One of the pleasures of the Chippewa Valley for me is the
ever-ready supply of sustainably-raised meat.
As the meat buyer for Just Local Food Cooperative, it is a privilege to
work with so many thoughtful, intelligent, and passionate farmers--people who understand
their land and resources, who allow their livestock to eat and be for the sake
of the water, the soil, the herds and muddies, and for all of us omnivores who
enjoy real food and food culture.
Knowing our producers, processors, and distributors, provides me peace
of mind to make my own educated decisions and to select the finest (and
sometimes most eccentric and traditional) cuts for our ever-expanding customer
base--customers who want to make their own healthy and delicious decisions for
themselves and their loved ones.
With this in mind, you can feel confident that the meat
you buy at Just Local Food is of excellent quality. No antibiotics or synthetic hormones, just
access to pasture, sunshine, and necessary forages all the year round. You name the cut, we probably have it in
stock (although sometimes it is buried or I set it in a special place because I
know who wants it) or, if we don't, just ask for Nik and I'll get you what you
need when the next animal comes in.
Pastured chicken and turkey, grass-fed beef, buffalo, lamb, piles of
heirloom pastured pork, elk, rabbit, wild sockeye, scallops, cod, trout, Lake
Superior whitefish...fresh, smoked, or fermented--you name it, we sell it
Stop by today and ask about nose-to-tail eating in the
Chippewa Valley.
Just Local Food Cooperative
1117 South Farwell
Eau Claire, Wisconsin 54701
715.552.3366
Better yet, stop in and then go home with these delicious
grilling recipes:
Marinated Beef (Buffalo, Lamb, or Venison) Steak
For your more economical (but more flavorful) steak
selections, procure a sirloin, chuck-eye, flank, or skirt steak.

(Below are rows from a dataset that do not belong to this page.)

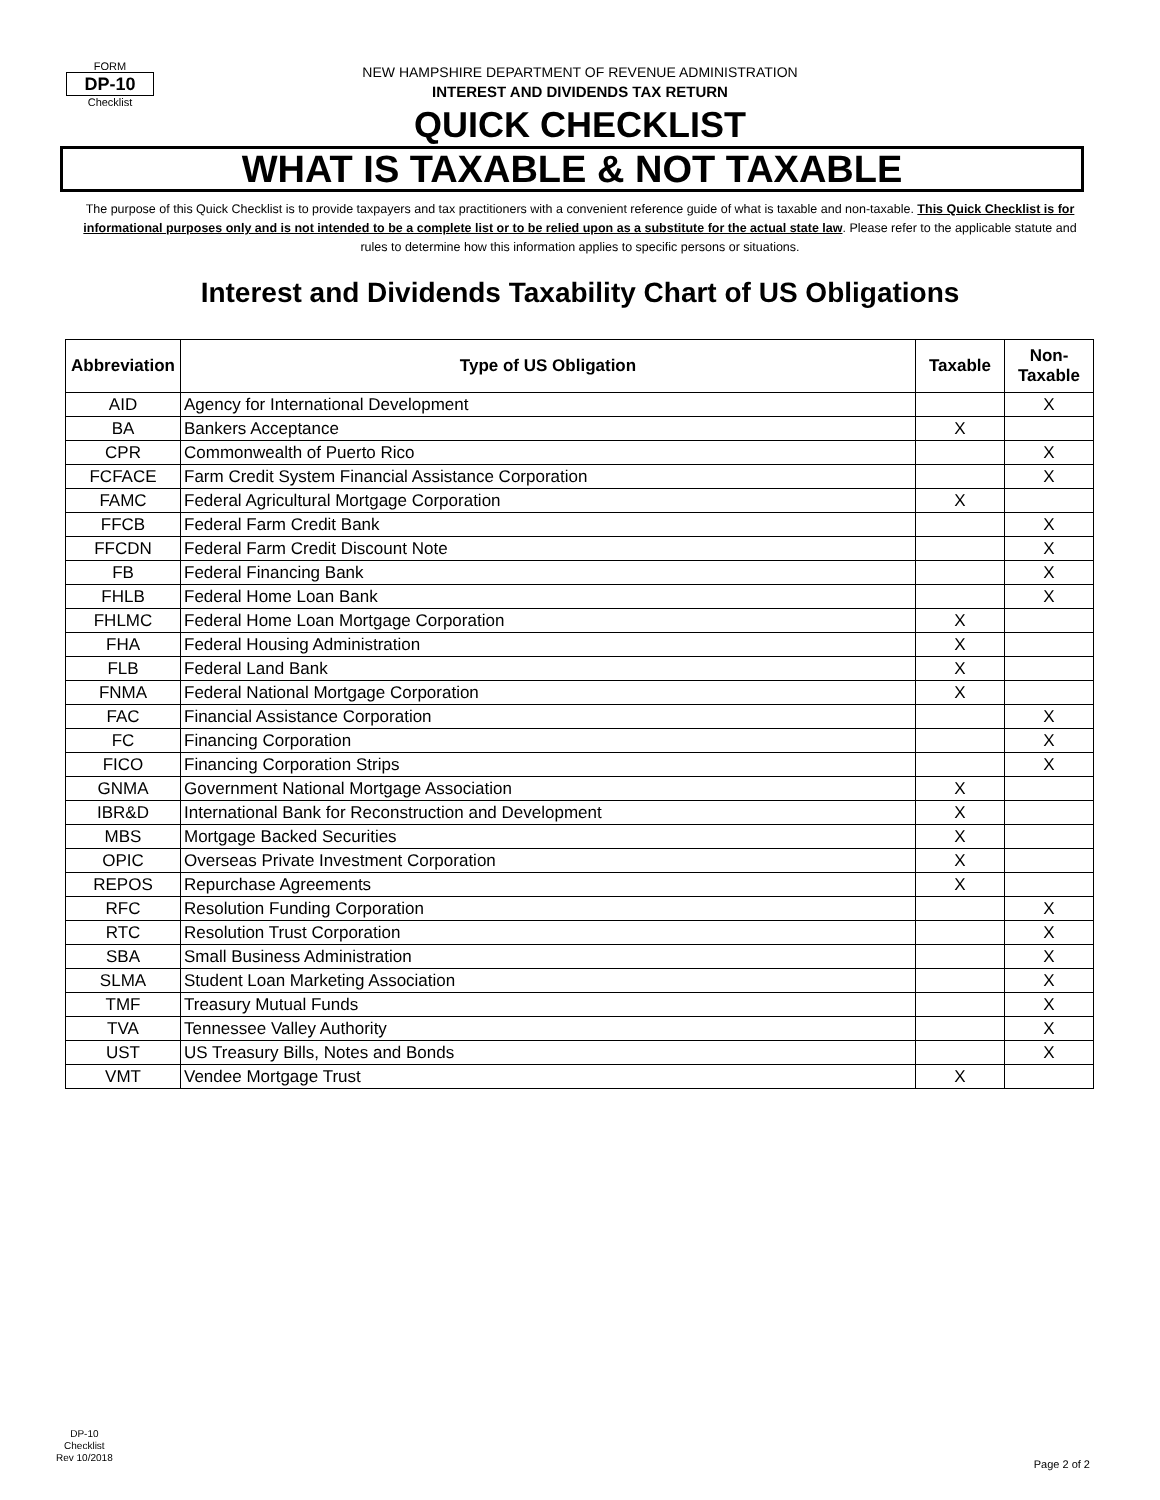FORM
DP-10
Checklist
NEW HAMPSHIRE DEPARTMENT OF REVENUE ADMINISTRATION
INTEREST AND DIVIDENDS TAX RETURN
QUICK CHECKLIST
WHAT IS TAXABLE & NOT TAXABLE
The purpose of this Quick Checklist is to provide taxpayers and tax practitioners with a convenient reference guide of what is taxable and non-taxable. This Quick Checklist is for informational purposes only and is not intended to be a complete list or to be relied upon as a substitute for the actual state law. Please refer to the applicable statute and rules to determine how this information applies to specific persons or situations.
Interest and Dividends Taxability Chart of US Obligations
| Abbreviation | Type of US Obligation | Taxable | Non-Taxable |
| --- | --- | --- | --- |
| AID | Agency for International Development | | X |
| BA | Bankers Acceptance | X | |
| CPR | Commonwealth of Puerto Rico | | X |
| FCFACE | Farm Credit System Financial Assistance Corporation | | X |
| FAMC | Federal Agricultural Mortgage Corporation | X | |
| FFCB | Federal Farm Credit Bank | | X |
| FFCDN | Federal Farm Credit Discount Note | | X |
| FB | Federal Financing Bank | | X |
| FHLB | Federal Home Loan Bank | | X |
| FHLMC | Federal Home Loan Mortgage Corporation | X | |
| FHA | Federal Housing Administration | X | |
| FLB | Federal Land Bank | X | |
| FNMA | Federal National Mortgage Corporation | X | |
| FAC | Financial Assistance Corporation | | X |
| FC | Financing Corporation | | X |
| FICO | Financing Corporation Strips | | X |
| GNMA | Government National Mortgage Association | X | |
| IBR&D | International Bank for Reconstruction and Development | X | |
| MBS | Mortgage Backed Securities | X | |
| OPIC | Overseas Private Investment Corporation | X | |
| REPOS | Repurchase Agreements | X | |
| RFC | Resolution Funding Corporation | | X |
| RTC | Resolution Trust Corporation | | X |
| SBA | Small Business Administration | | X |
| SLMA | Student Loan Marketing Association | | X |
| TMF | Treasury Mutual Funds | | X |
| TVA | Tennessee Valley Authority | | X |
| UST | US Treasury Bills, Notes and Bonds | | X |
| VMT | Vendee Mortgage Trust | X | |
DP-10
Checklist
Rev 10/2018
Page 2 of 2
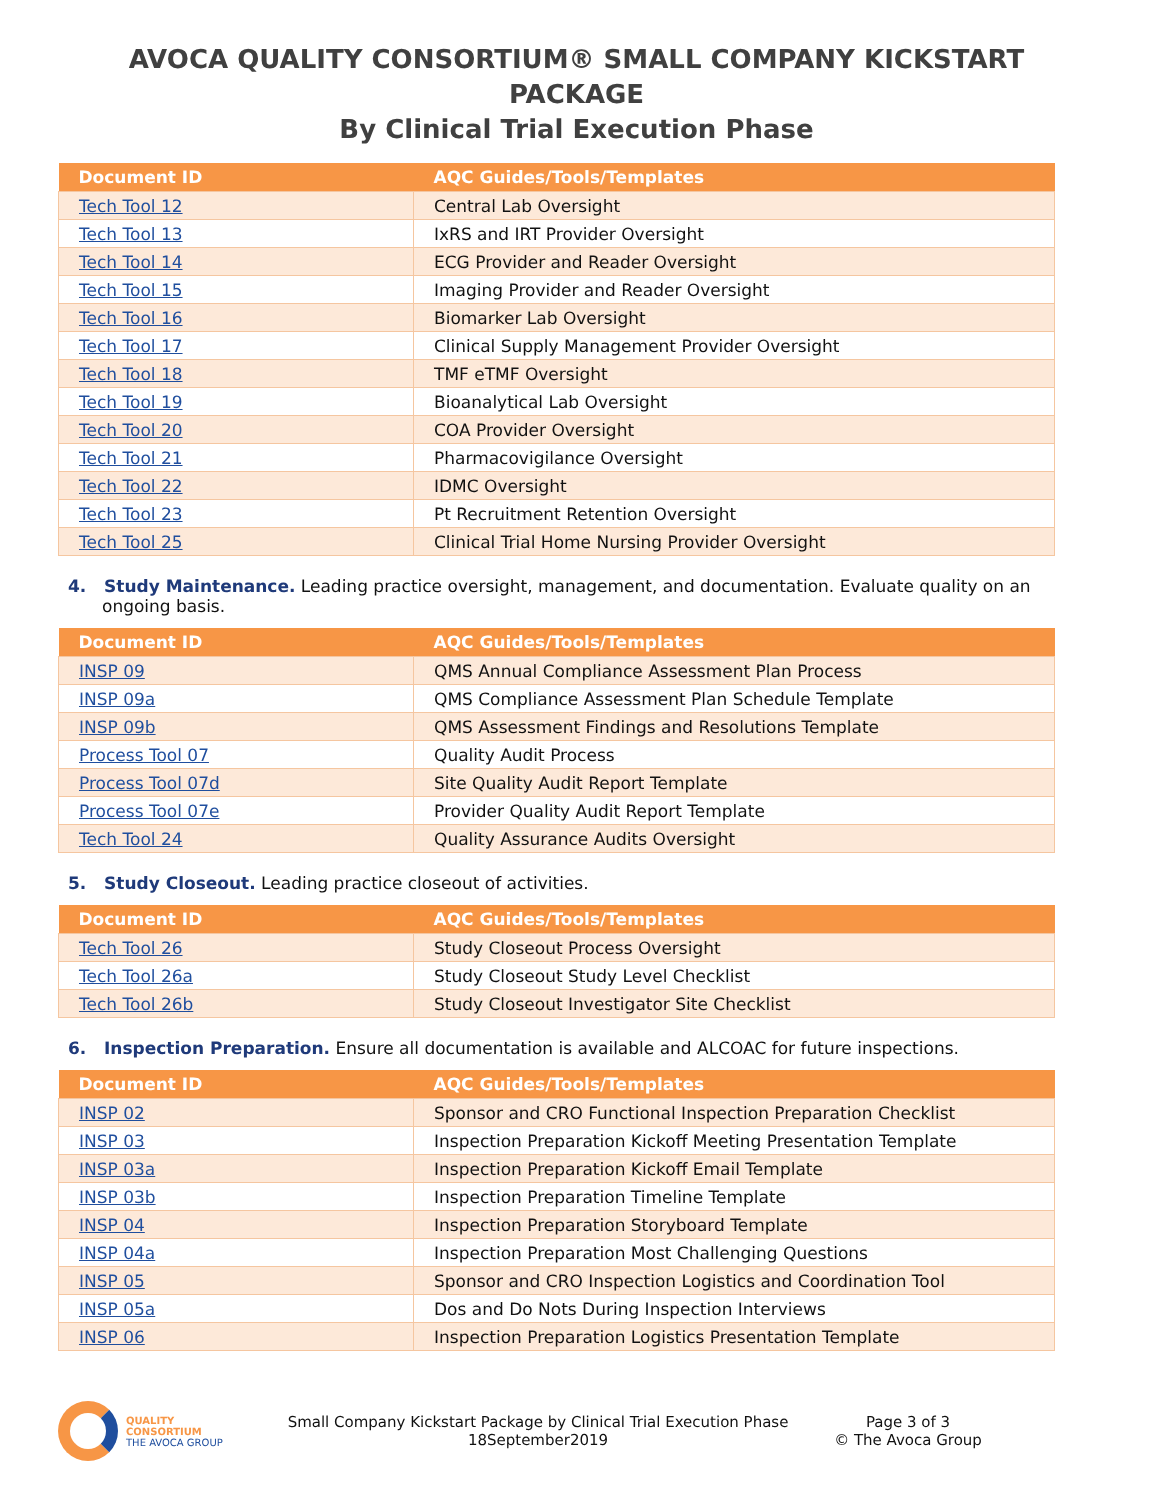AVOCA QUALITY CONSORTIUM® SMALL COMPANY KICKSTART PACKAGE
By Clinical Trial Execution Phase
| Document ID | AQC Guides/Tools/Templates |
| --- | --- |
| Tech Tool 12 | Central Lab Oversight |
| Tech Tool 13 | IxRS and IRT Provider Oversight |
| Tech Tool 14 | ECG Provider and Reader Oversight |
| Tech Tool 15 | Imaging Provider and Reader Oversight |
| Tech Tool 16 | Biomarker Lab Oversight |
| Tech Tool 17 | Clinical Supply Management Provider Oversight |
| Tech Tool 18 | TMF eTMF Oversight |
| Tech Tool 19 | Bioanalytical Lab Oversight |
| Tech Tool 20 | COA Provider Oversight |
| Tech Tool 21 | Pharmacovigilance Oversight |
| Tech Tool 22 | IDMC Oversight |
| Tech Tool 23 | Pt Recruitment Retention Oversight |
| Tech Tool 25 | Clinical Trial Home Nursing Provider Oversight |
4. Study Maintenance. Leading practice oversight, management, and documentation. Evaluate quality on an ongoing basis.
| Document ID | AQC Guides/Tools/Templates |
| --- | --- |
| INSP 09 | QMS Annual Compliance Assessment Plan Process |
| INSP 09a | QMS Compliance Assessment Plan Schedule Template |
| INSP 09b | QMS Assessment Findings and Resolutions Template |
| Process Tool 07 | Quality Audit Process |
| Process Tool 07d | Site Quality Audit Report Template |
| Process Tool 07e | Provider Quality Audit Report Template |
| Tech Tool 24 | Quality Assurance Audits Oversight |
5. Study Closeout. Leading practice closeout of activities.
| Document ID | AQC Guides/Tools/Templates |
| --- | --- |
| Tech Tool 26 | Study Closeout Process Oversight |
| Tech Tool 26a | Study Closeout Study Level Checklist |
| Tech Tool 26b | Study Closeout Investigator Site Checklist |
6. Inspection Preparation. Ensure all documentation is available and ALCOAC for future inspections.
| Document ID | AQC Guides/Tools/Templates |
| --- | --- |
| INSP 02 | Sponsor and CRO Functional Inspection Preparation Checklist |
| INSP 03 | Inspection Preparation Kickoff Meeting Presentation Template |
| INSP 03a | Inspection Preparation Kickoff Email Template |
| INSP 03b | Inspection Preparation Timeline Template |
| INSP 04 | Inspection Preparation Storyboard Template |
| INSP 04a | Inspection Preparation Most Challenging Questions |
| INSP 05 | Sponsor and CRO Inspection Logistics and Coordination Tool |
| INSP 05a | Dos and Do Nots During Inspection Interviews |
| INSP 06 | Inspection Preparation Logistics Presentation Template |
QUALITY
CONSORTIUM
THE AVOCA GROUP
Small Company Kickstart Package by Clinical Trial Execution Phase
18September2019
Page 3 of 3
© The Avoca Group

My personal favorite is the skirt (or
diaphragm muscle) done up in a coconut-lime satay.
Marinade ingredients:
1 lime
¼ cup coconut milk
4 tablespoons soy sauce
3 cloves minced garlic
1 tablespoon grated ginger
1 teaspoon grated turmeric
Pepper (to taste)
Rinse meat and place in a glass dish. Mix all marinade ingredients. Pour marinade over meat. Let rest two to three days in the
refrigerator, turning daily. One hour
before cooking, remove dish from the refrigerator and bring to room
temperature. Sear meat in a greased
cast-iron pan, or grill over an open fire.

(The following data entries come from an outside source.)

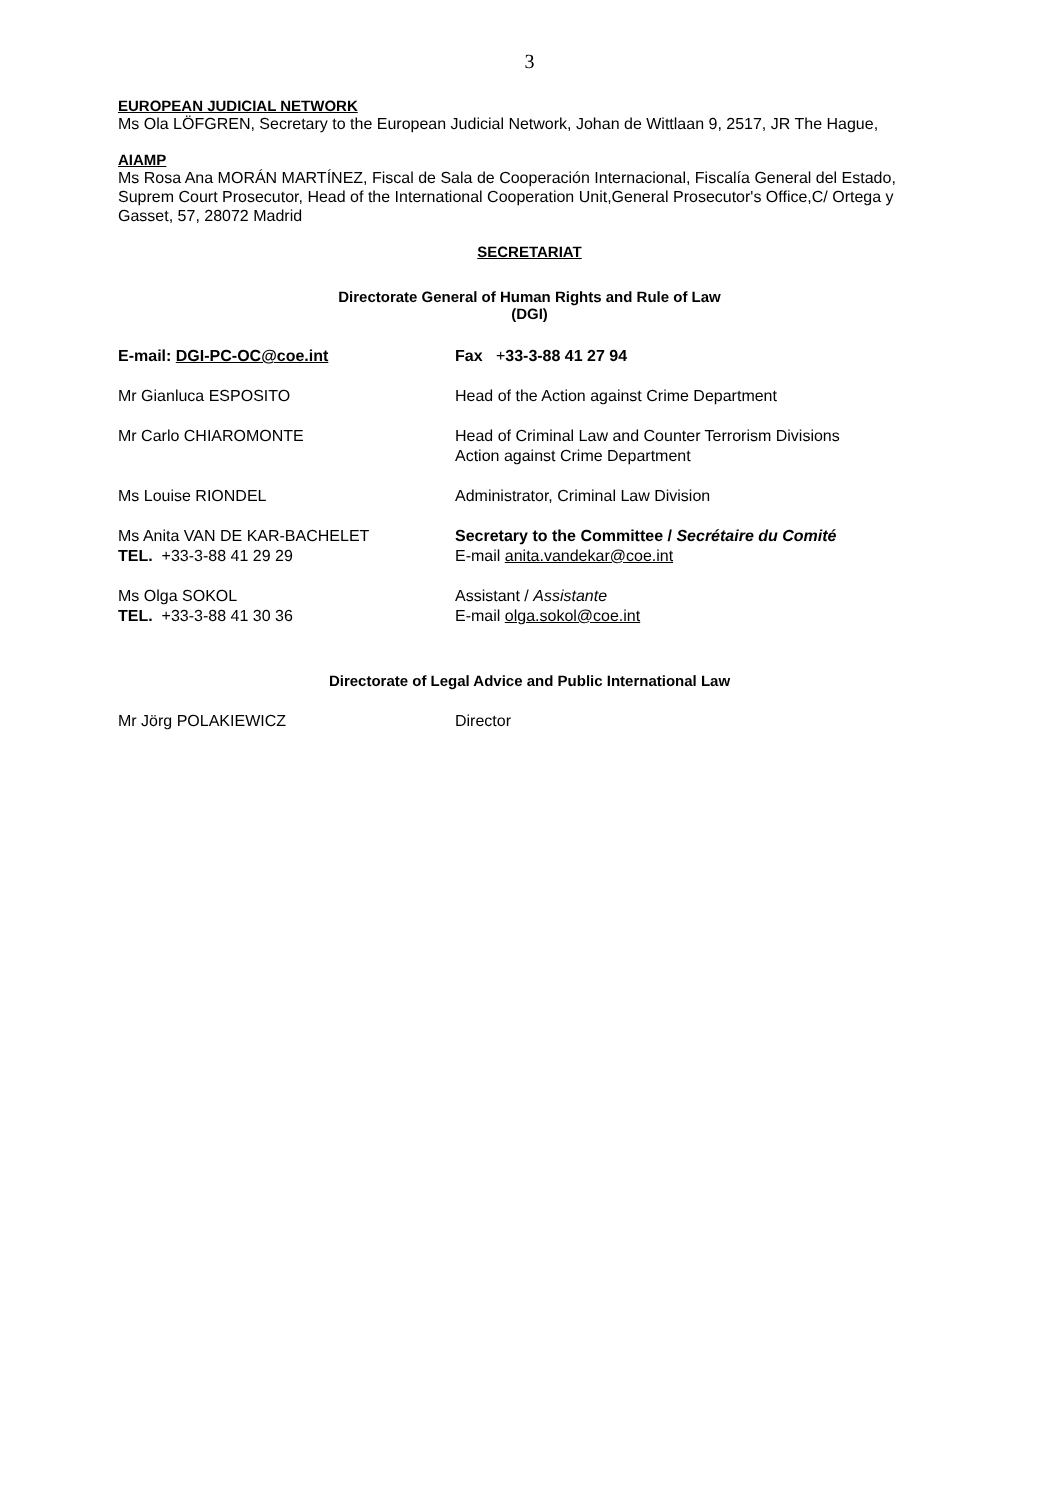3
EUROPEAN JUDICIAL NETWORK
Ms Ola LÖFGREN, Secretary to the European Judicial Network, Johan de Wittlaan 9, 2517, JR The Hague,
AIAMP
Ms Rosa Ana MORÁN MARTÍNEZ, Fiscal de Sala de Cooperación Internacional, Fiscalía General del Estado, Suprem Court Prosecutor, Head of the International Cooperation Unit,General Prosecutor's Office,C/ Ortega y Gasset, 57, 28072 Madrid
SECRETARIAT
Directorate General of Human Rights and Rule of Law
(DGI)
E-mail: DGI-PC-OC@coe.int Fax +33-3-88 41 27 94
Mr Gianluca ESPOSITO Head of the Action against Crime Department
Mr Carlo CHIAROMONTE Head of Criminal Law and Counter Terrorism Divisions
Action against Crime Department
Ms Louise RIONDEL Administrator, Criminal Law Division
Ms Anita VAN DE KAR-BACHELET
TEL. +33-3-88 41 29 29
Secretary to the Committee / Secrétaire du Comité
E-mail anita.vandekar@coe.int
Ms Olga SOKOL
TEL. +33-3-88 41 30 36
Assistant / Assistante
E-mail olga.sokol@coe.int
Directorate of Legal Advice and Public International Law
Mr Jörg POLAKIEWICZ Director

Serve rare on a bed of your favorite salad.
Serbian Bacon Burgers
Ingredients:
1 pound ground beef
1 pound ground pork
3-4 strips uncooked bacon (coarsely chopped)
Your favorite aged cheese (coarsely chopped)
4-6 cloves garlic (minced)
Hungarian paprika (to taste)
Salt (to taste)
Pepper (to taste)
Mix meat, cheese, and garlic in a bowl, form patties and
season liberally. Sear in a greased
cast-iron pan or grill over an open fire.
Serve with cabbage salad, pickled peppers, and beer.